Please add {{User category |1=Chris Light}} to the user categories of @Chris Light: . This ensures they are in Category:User categories (flat list) and marked as hidden categories.

To find them: https://petscan.wmflabs.org/?psid=28135244

I fixed the few inclusions that weren't user categories (or shouldn't be): sample. A few are still to fix:

About 60 are currently not hidden categories: sample. They will be once the template is added. Enhancing999 (talk) 09:49, 29 April 2024 (UTC)[reply]

This can be easily done using AutoWikiBrowser (see example diff). Getting the categories into AWB is quite easy - in Petscan, select "Wiki" as output format and save the result as txt file. Now, in AWB, you can use that file to generate a list by selecting "Text file (UTF-8)" as source. The only problem is that a bot-enabled account would be useful for this, otherwise you'll have to manually confirm 4540 edits... Fl.schmitt (talk) 09:57, 14 July 2024 (UTC)[reply]
I have a bot account at DaxBot, I can take on this work. Let me know -- DaxServer (talk) 14:33, 14 July 2024 (UTC)[reply]
@DaxServer: Would be great - thanks a lot! I'm not sure if a bot additionally needs AWB access. I've got AWB access, but my bot was approved for different tasks... Anyway, after AWB approval, creating the task in AWB is very easy - since the only modification required is prepending the User category, no regex, no replacements or deletions. Fl.schmitt (talk) 15:22, 14 July 2024 (UTC)[reply]
@Fl.schmitt My bot was approved for different tasks too and will need to apply for approval for this one-time task. I'd use the https://doc.wikimedia.org/pywikibot/stable/scripts/main.html#replace-script to replace __HIDDENCAT__ with {{User category|Chris Light}}. If the template is already inserted, I'll skip. Here is the command:
pwb replace -subcatsr:"Image by Chris Light" -summary:"Summary goes here" -ns:Category -excepttext:"{{User category" "__HIDDENCAT__" "{{User category|1=Chris Light}}"
I'll check the petscan query after the run and handle the missed ones. How does this sound? -- DaxServer (talk) 17:34, 14 July 2024 (UTC)[reply]
@DaxServer: Sounds great, thanks a lot for the explanation - i'm still learning! I didn't think about using one of the pwb standard scripts - that's really useful! Fl.schmitt (talk) 19:05, 14 July 2024 (UTC)[reply]
Cool. Filed it Commons:Bots/Requests/DaxBot (4) -- DaxServer (talk) 19:35, 14 July 2024 (UTC)[reply]
I added -titleregexnot:"C(hris )?Light" to the command so that categories like Category:Hazards_(LTNP) are skipped. -- DaxServer (talk) 15:22, 15 July 2024 (UTC)[reply]
Sounds good to me. I've been making corrections as I return to existing categories. If it can be automated, great. You've got my approval. Chris Light (talk) 21:51, 14 July 2024 (UTC)[reply]
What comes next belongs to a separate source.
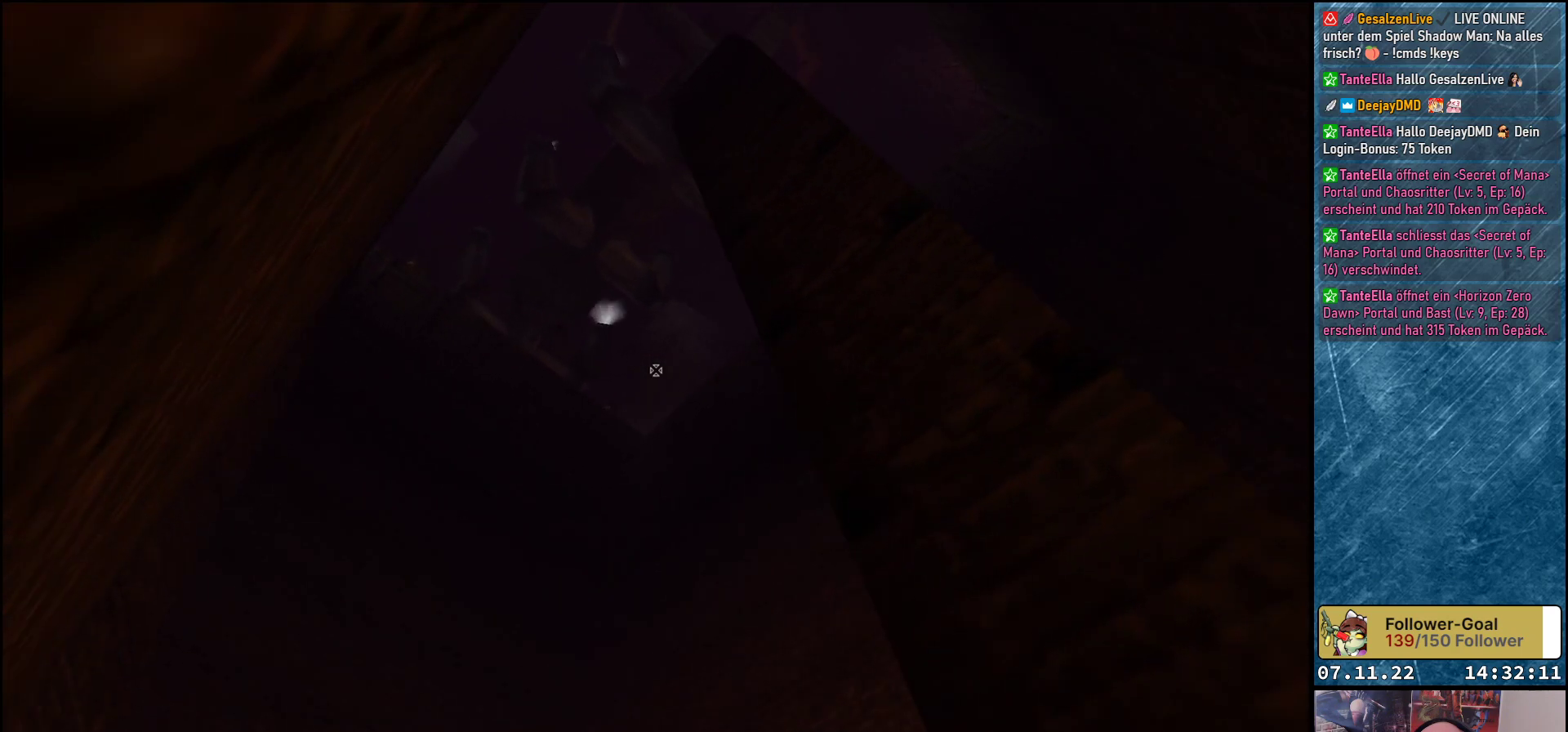
{"buttons": [], "left_stick": "center", "events": []}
DGJ file descriptions from Flickr

[edit]

Files like this have some duplicated text and content that is of interest mainly to Flickr users. In the past, I cleaned up some pages myself, but there are actually plenty of them, see Special:Search/"PLEASE, NO invitations or self promotions, THEY WILL BE DELETED." (about 10000). Also Category:Dennis G. Jarvis and Special:Search/"Dennis G. Jarvis" (27000).

Possibly Creator:Dennis G. Jarvis template could be added at the same time. Enhancing999 (talk) 07:38, 5 May 2024 (UTC)[reply]
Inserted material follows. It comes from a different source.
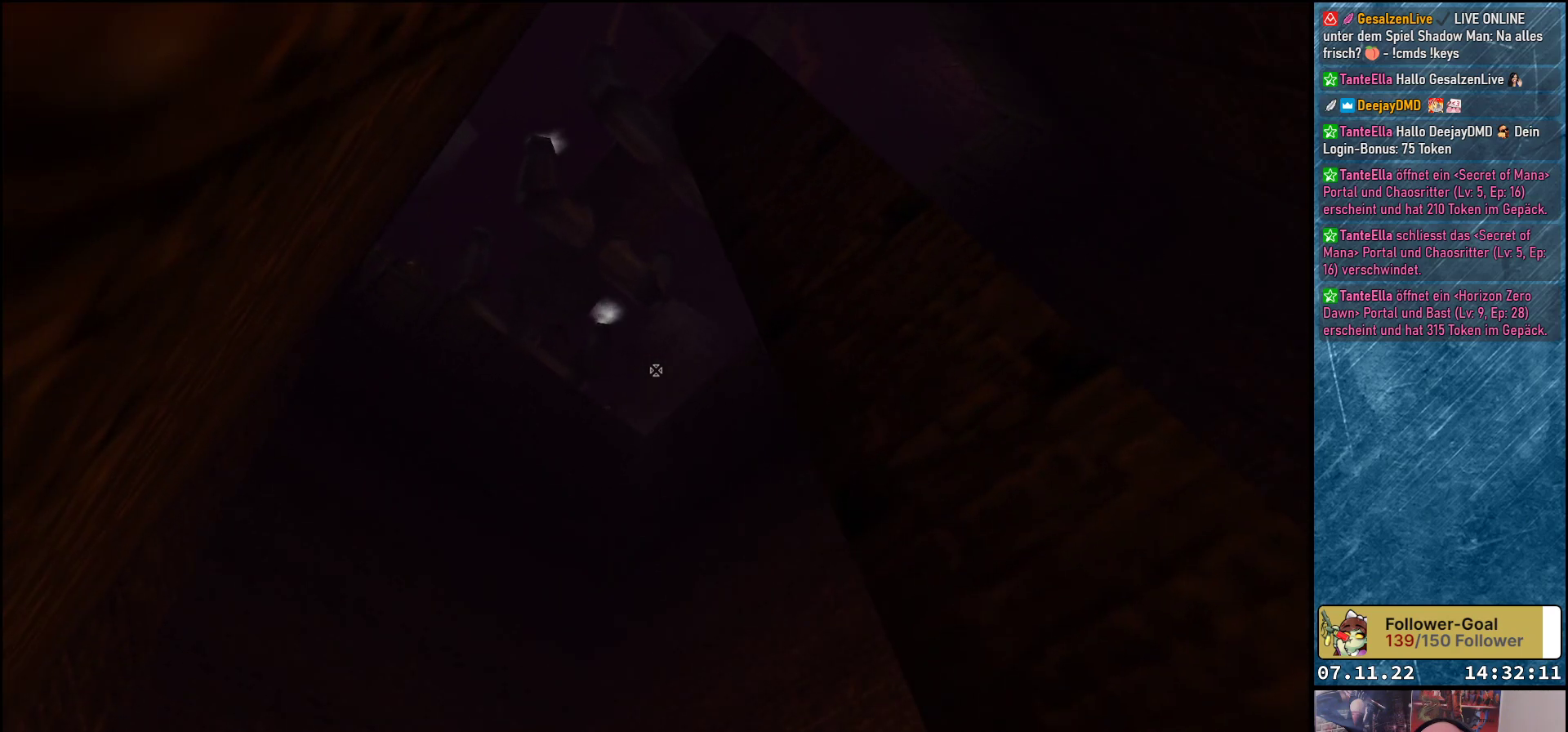
{"buttons": [], "left_stick": "center", "events": []}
@Enhancing999 Do you have example diffs of the cleanup? -- DaxServer (talk) 19:40, 14 July 2024 (UTC)[reply]

Hidden categories is a system category added by __HIDDENCAT__

However, some files and even categories add it as regular categories: [[Category:Hidden categories]]

To find some: [1] (currently 468 in category namespace). Enhancing999 (talk) 13:22, 2 June 2024 (UTC)[reply]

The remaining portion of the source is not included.